Characteristics and assumptions
When the analysis of variance (ANOVA) is applied in experimental studies, each group consists of a certain number of subjects, and the groups may differ in this number. When the number of subjects coincides, we speak of a balanced or balanced model.
In statistics, in order to apply the analysis of variance (ANOVA), a series of assumptions must be met:
This means that the scores on the dependent variable (for example, anxiety) must follow a normal distribution. This assumption it is checked by means of the so-called goodness-of-fit tests.
It implies that there is no autocorrelation between the scores, that is, the existence of independence of the scores from each other. To ensure compliance with this assumption, we will have to perform a MAS (simple random sampling) to select the sample that we are going to study or on which we are going to work.
That term means "equality of variances of subpopulations". The variance is a statistic of variability and dispersion, and increases the greater the variability or dispersion of the scores.
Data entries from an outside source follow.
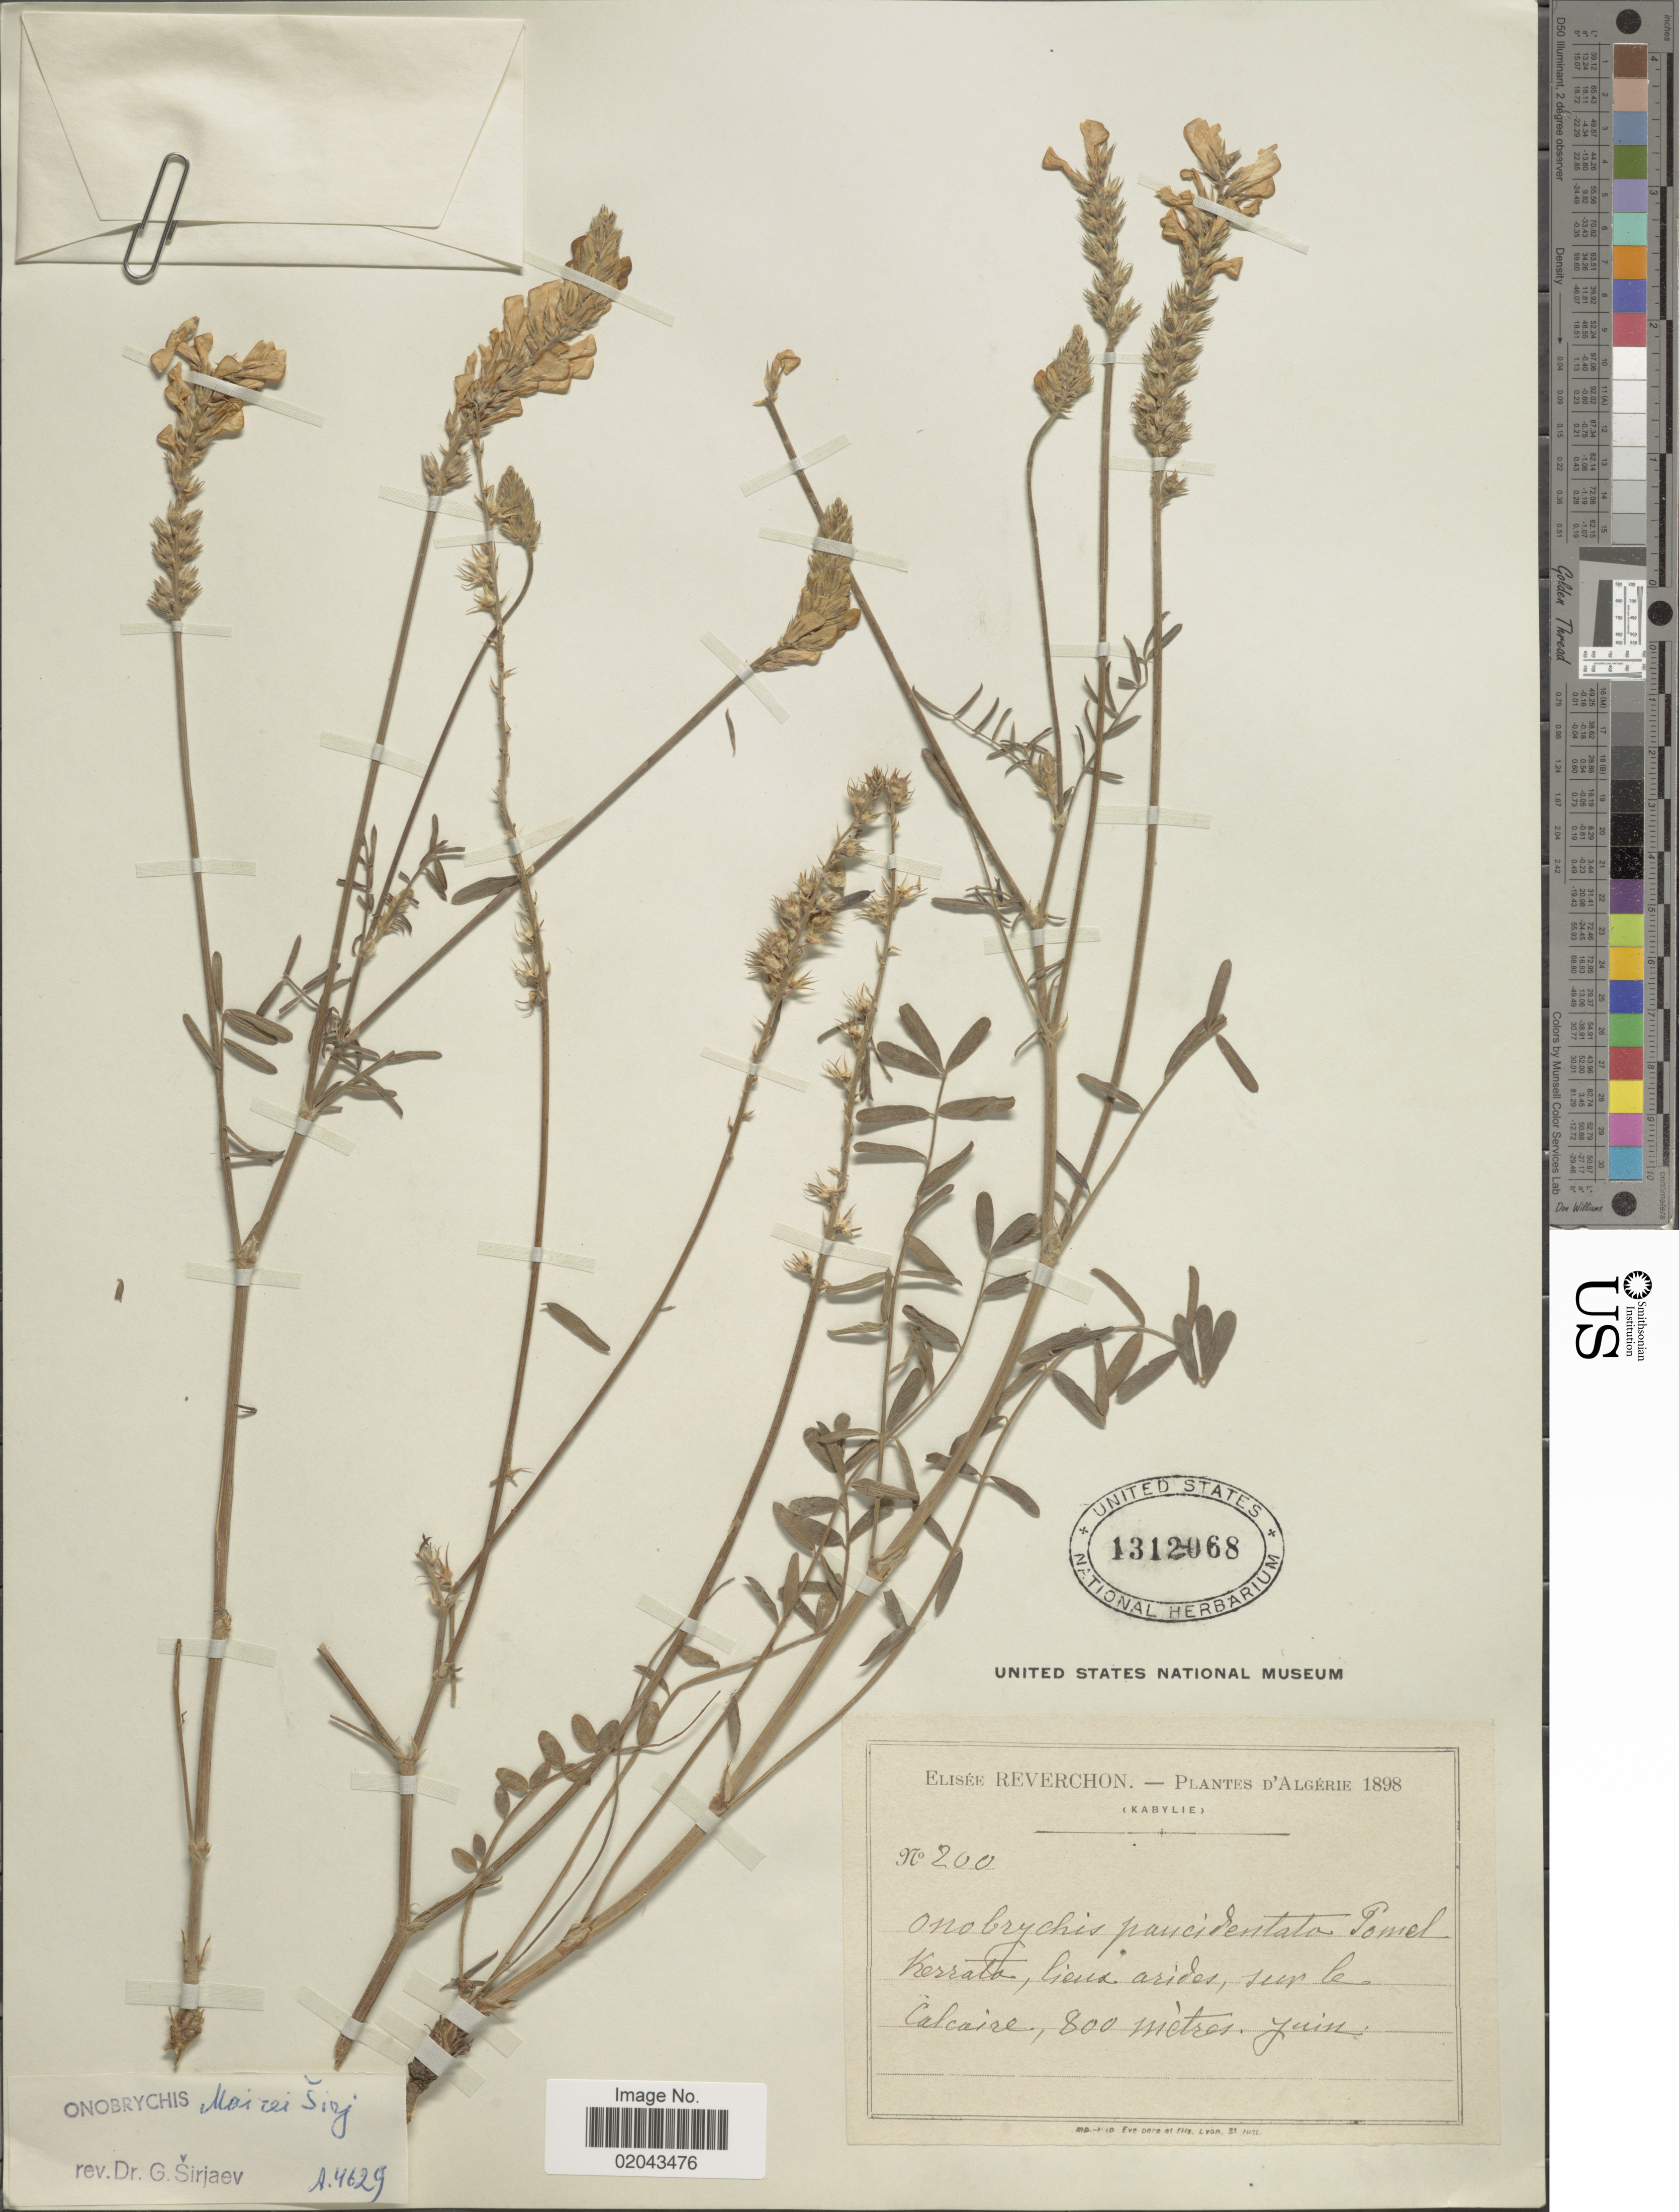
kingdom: Plantae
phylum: Tracheophyta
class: Magnoliopsida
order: Fabales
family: Fabaceae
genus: Onobrychis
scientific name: Onobrychis mairei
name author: Širj.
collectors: E. Reverchon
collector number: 200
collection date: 1898-06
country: Algeria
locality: D'Algerie, Kerrata, lieux arides, sur le Calcarire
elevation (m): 800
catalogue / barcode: US 1312068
The assumption of homoscedasticity is verified using the Levene or Bartlett test. In case of not fulfilling it, another alternative is to carry out a logarithmic transformation of the scores.
The above assumptions must be met when intergroup analysis of variance (ANOVA) is used. However, when using an intragroup ANOVA, the above assumptions and two more must be met:
If it is not fulfilled, it would indicate that the different sources of error correlate with each other. A possible solution if that happens is to perform a MANOVA (Multivariate Analysis of Variance).
It assumes no subject x treatment interaction; if it is not complied with, the error variance would increase.
- Bottle, J., Sueró, M., Ximénez, C. (2012). Data analysis in psychology I. Madrid: Pyramid.
- Fontes de Gracia, S. Garcia, C. Quintanilla, L. et al. (2010). Research fundamentals in psychology. Madrid.
- Martínez, M.A. Hernández, M.J. Hernández, M.V. (2014). Psychometry. Madrid: Alliance.